2013 Aug 30 (Fri) - Sep 15 (Sun)

Art Front Gallery is pleased to announce that Miyuki Takenaka's solo exhibition will be held at our gallery in Daikanyama from 30th August, 2013.
Takenaka has been trying to pursue “something” that may be caught beyond the layers of light, and this time she challenges to use 35mm film beside acrylic resin which she has been using for a while. Please enjoy her challenge to a new style invented this time.

Her acrylic resin works are also exhibited in Anjin of Daikanyama T-SITE.
Date 2013 Aug 30 (Fri) - Sep 15 (Sun)
Hours 11:00 - 19:00 (Closed on Mondays.)
venue Art Front Gallery (Daikanyama, Tokyo)
reception Aug 30 (Fri) 18:00 - 19:00
Exhibition at Anjin cafe of DAIKANYAMA T-SITE from July 22 through Sep 29
artist at the gallery artist will be at the gallery in September 8(sun), 14(sat), 15(sun)
Our encounter with Miyuki Takenaka goes back to the Daikanyama Art Fair in 2002 (the original name of the present Daikanyama Festival Sarugaku-matsuri). One experienced gallerist brought Takenaka along as their most highly-recommended artist. In hindsight, I might define her watercolour drawing and resin technique as a trifle immature, but since then, her trajectory has been consistent, and her skill has grown with her. Ten years later, in 2012 she participated in the VOCA exhibition, and demonstrated how her work had deepened. Since then, she has moved ahead with resin work in three-dimensions, and also with works using resin and watercolour on the same picture plane. She has produced some of these for Art Front Gallery exhibitions.

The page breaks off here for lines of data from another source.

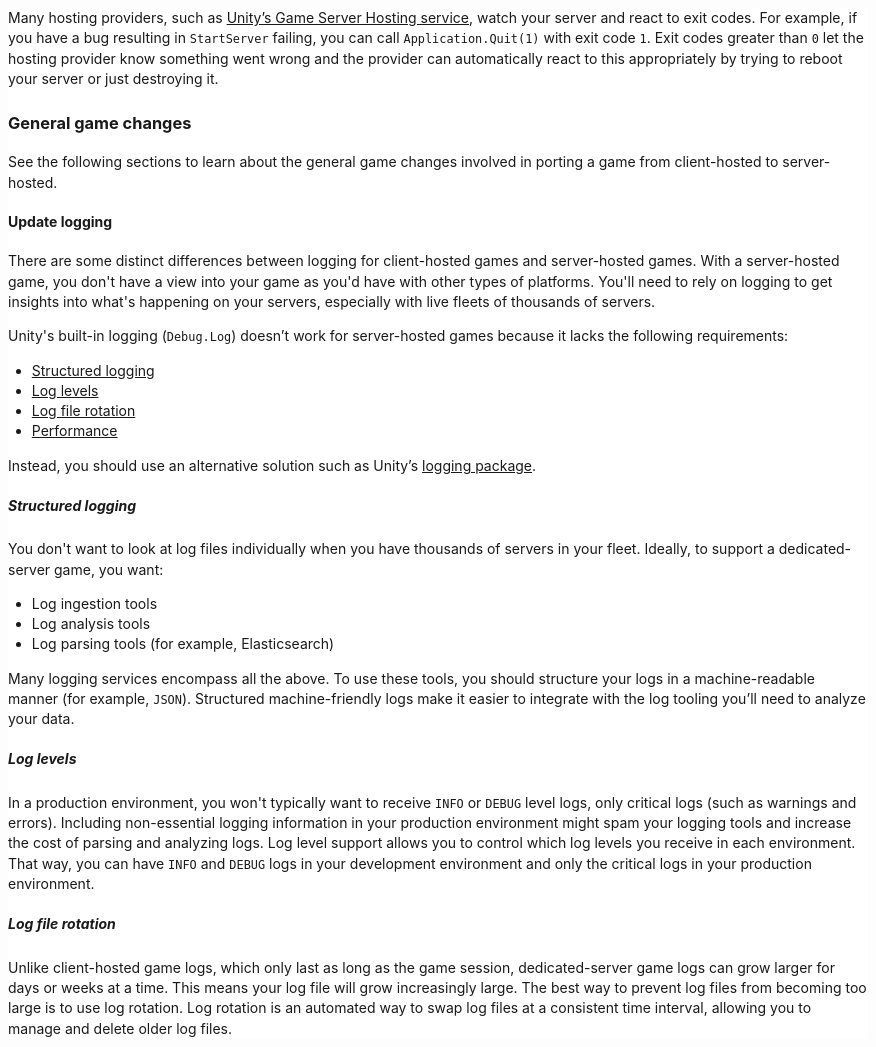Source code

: Many hosting providers, such as [Unity’s Game Server Hosting service](https://docs.unity.com/multiplay/), watch your server and react to exit codes. For example, if you have a bug resulting in `StartServer` failing, you can call `Application.Quit(1)` with exit code `1`. Exit codes greater than `0` let the hosting provider know something went wrong and the provider can automatically react to this appropriately by trying to reboot your server or just destroying it.

### General game changes

See the following sections to learn about the general game changes involved in porting a game from client-hosted to server-hosted.

#### Update logging

There are some distinct differences between logging for client-hosted games and server-hosted games. With a server-hosted game, you don't have a view into your game as you'd have with other types of platforms. You'll need to rely on logging to get insights into what's happening on your servers, especially with live fleets of thousands of servers.

Unity's built-in logging (`Debug.Log`) doesn’t work for server-hosted games because it lacks the following requirements:

- [Structured logging](#structured-logging)
- [Log levels](#log-levels)
- [Log file rotation](#log-file-rotation)
- [Performance](#performance)

Instead, you should use an alternative solution such as Unity’s [logging package](https://docs.unity3d.com/Packages/com.unity.logging@1.0/manual/index.html).

##### Structured logging

You don't want to look at log files individually when you have thousands of servers in your fleet. Ideally, to support a dedicated-server game, you want:

- Log ingestion tools
- Log analysis tools
- Log parsing tools (for example, Elasticsearch)

Many logging services encompass all the above. To use these tools, you should structure your logs in a machine-readable manner (for example, `JSON`). Structured machine-friendly logs make it easier to integrate with the log tooling you’ll need to analyze your data.

##### Log levels

In a production environment, you won't typically want to receive `INFO` or `DEBUG` level logs, only critical logs (such as warnings and errors). Including non-essential logging information in your production environment might spam your logging tools and increase the cost of parsing and analyzing logs. Log level support allows you to control which log levels you receive in each environment. That way, you can have `INFO` and `DEBUG` logs in your development environment and only the critical logs in your production environment.

##### Log file rotation

Unlike client-hosted game logs, which only last as long as the game session, dedicated-server game logs can grow larger for days or weeks at a time. This means your log file will grow increasingly large. The best way to prevent log files from becoming too large is to use log rotation. Log rotation is an automated way to swap log files at a consistent time interval, allowing you to manage and delete older log files.
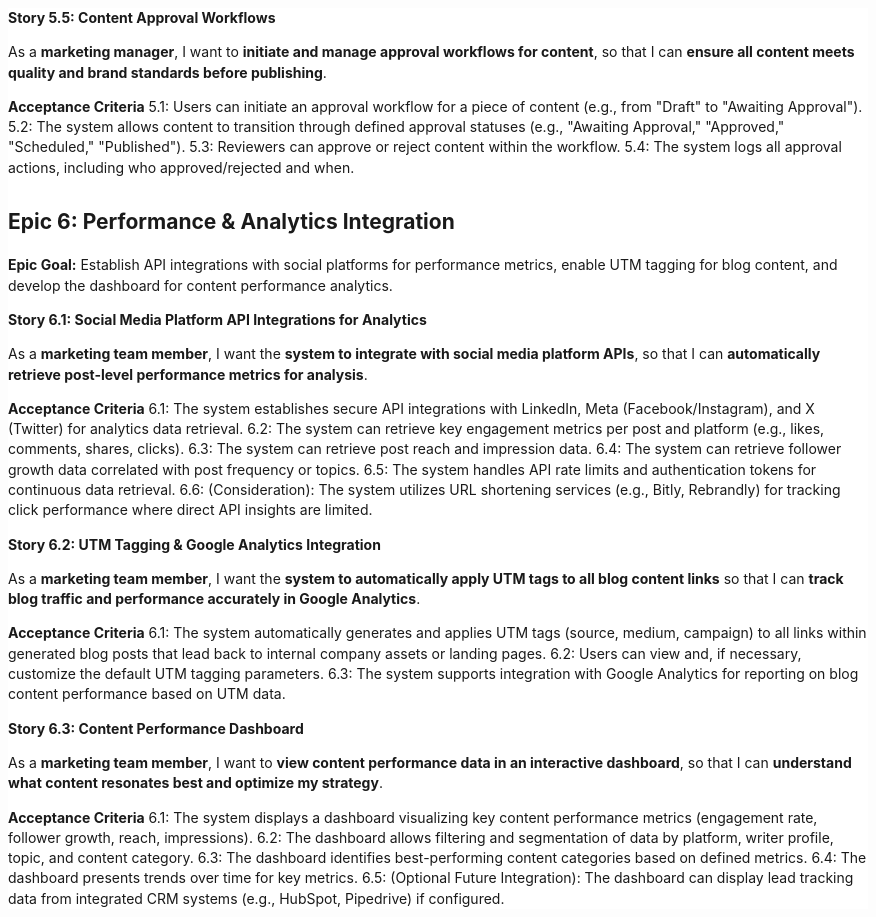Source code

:**Story 5.5: Content Approval Workflows**

As a **marketing manager**,
I want to **initiate and manage approval workflows for content**,
so that I can **ensure all content meets quality and brand standards before publishing**.

**Acceptance Criteria**
5.1: Users can initiate an approval workflow for a piece of content (e.g., from "Draft" to "Awaiting Approval").
5.2: The system allows content to transition through defined approval statuses (e.g., "Awaiting Approval," "Approved," "Scheduled," "Published").
5.3: Reviewers can approve or reject content within the workflow.
5.4: The system logs all approval actions, including who approved/rejected and when.

## Epic 6: Performance & Analytics Integration

**Epic Goal:** Establish API integrations with social platforms for performance metrics, enable UTM tagging for blog content, and develop the dashboard for content performance analytics.

**Story 6.1: Social Media Platform API Integrations for Analytics**

As a **marketing team member**,
I want the **system to integrate with social media platform APIs**,
so that I can **automatically retrieve post-level performance metrics for analysis**.

**Acceptance Criteria**
6.1: The system establishes secure API integrations with LinkedIn, Meta (Facebook/Instagram), and X (Twitter) for analytics data retrieval.
6.2: The system can retrieve key engagement metrics per post and platform (e.g., likes, comments, shares, clicks).
6.3: The system can retrieve post reach and impression data.
6.4: The system can retrieve follower growth data correlated with post frequency or topics.
6.5: The system handles API rate limits and authentication tokens for continuous data retrieval.
6.6: (Consideration): The system utilizes URL shortening services (e.g., Bitly, Rebrandly) for tracking click performance where direct API insights are limited.

**Story 6.2: UTM Tagging & Google Analytics Integration**

As a **marketing team member**,
I want the **system to automatically apply UTM tags to all blog content links**
so that I can **track blog traffic and performance accurately in Google Analytics**.

**Acceptance Criteria**
6.1: The system automatically generates and applies UTM tags (source, medium, campaign) to all links within generated blog posts that lead back to internal company assets or landing pages.
6.2: Users can view and, if necessary, customize the default UTM tagging parameters.
6.3: The system supports integration with Google Analytics for reporting on blog content performance based on UTM data.

**Story 6.3: Content Performance Dashboard**

As a **marketing team member**,
I want to **view content performance data in an interactive dashboard**,
so that I can **understand what content resonates best and optimize my strategy**.

**Acceptance Criteria**
6.1: The system displays a dashboard visualizing key content performance metrics (engagement rate, follower growth, reach, impressions).
6.2: The dashboard allows filtering and segmentation of data by platform, writer profile, topic, and content category.
6.3: The dashboard identifies best-performing content categories based on defined metrics.
6.4: The dashboard presents trends over time for key metrics.
6.5: (Optional Future Integration): The dashboard can display lead tracking data from integrated CRM systems (e.g., HubSpot, Pipedrive) if configured.
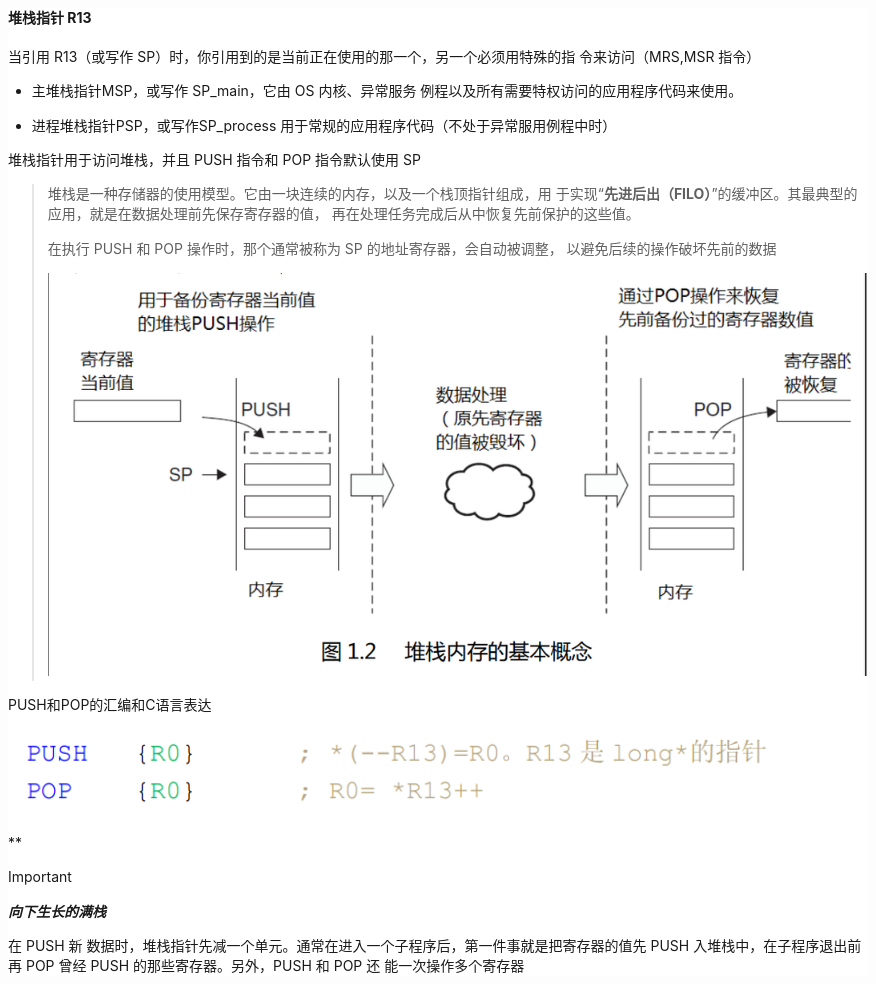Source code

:#### 堆栈指针 R13

当引用 R13（或写作 SP）时，你引用到的是当前正在使用的那一个，另一个必须用特殊的指 令来访问（MRS,MSR 指令）

- 主堆栈指针MSP，或写作 SP_main，它由 OS 内核、异常服务 例程以及所有需要特权访问的应用程序代码来使用。

- 进程堆栈指针PSP，或写作SP_process 用于常规的应用程序代码（不处于异常服用例程中时）

堆栈指针用于访问堆栈，并且 PUSH 指令和 POP 指令默认使用 SP

> 堆栈是一种存储器的使用模型。它由一块连续的内存，以及一个栈顶指针组成，用 于实现“**先进后出（FILO）**”的缓冲区。其最典型的应用，就是在数据处理前先保存寄存器的值， 再在处理任务完成后从中恢复先前保护的这些值。 
>
> 在执行 PUSH 和 POP 操作时，那个通常被称为 SP 的地址寄存器，会自动被调整， 以避免后续的操作破坏先前的数据
>
> ![image-20250305195730996](https://raw.githubusercontent.com/ZhangZhen-huia/Note/main/img/202503051957041.png)

PUSH和POP的汇编和C语言表达

![image-20250305195913895](https://raw.githubusercontent.com/ZhangZhen-huia/Note/main/img/202503051959925.png)

**

> [!IMPORTANT]
>
> ***向下生长的满栈***
>
> 在 PUSH 新 数据时，堆栈指针先减一个单元。通常在进入一个子程序后，第一件事就是把寄存器的值先 PUSH 入堆栈中，在子程序退出前再 POP 曾经 PUSH 的那些寄存器。另外，PUSH 和 POP 还 能一次操作多个寄存器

Then suddenly in 2013, she began using a 35mm film, and she showed us some trial pieces. I was reminded of how she used to work in film development, and I now saw works of art that were clearly the result of ten full years of experimentation. This new group of works visualises normally-invisible lights rays. It reveals something that has begun to take shape through the physicality of film, and she gives the film colour by exposure at arbitrary lengths of time, and then she layers them.
What kind of artist is Miyuki Takenaka? In her drawing, she depicted objects as if they were some kind of seed obtained by the manipulation of afterimages, themselves derived by closing the eyes tightly. In her resin series, she visualised something invisible through the use of graded light made with transparent resin. Now she has added third mode of expression to add to those poles. This made me realise what she had been trying to capture all along by her use of the forms of seeds and the materials of resin. It may be her intention to show ambiguous things yet to be made clearly recognisable and still to be defined in terms of what is understandable to our faculty of sight.
This new exhibition, ten years in the making, with the artist using film, will, I am sure, be the manifestation of Takenaka’s urge to search for ambiguous imagistic phenomena within concrete objects.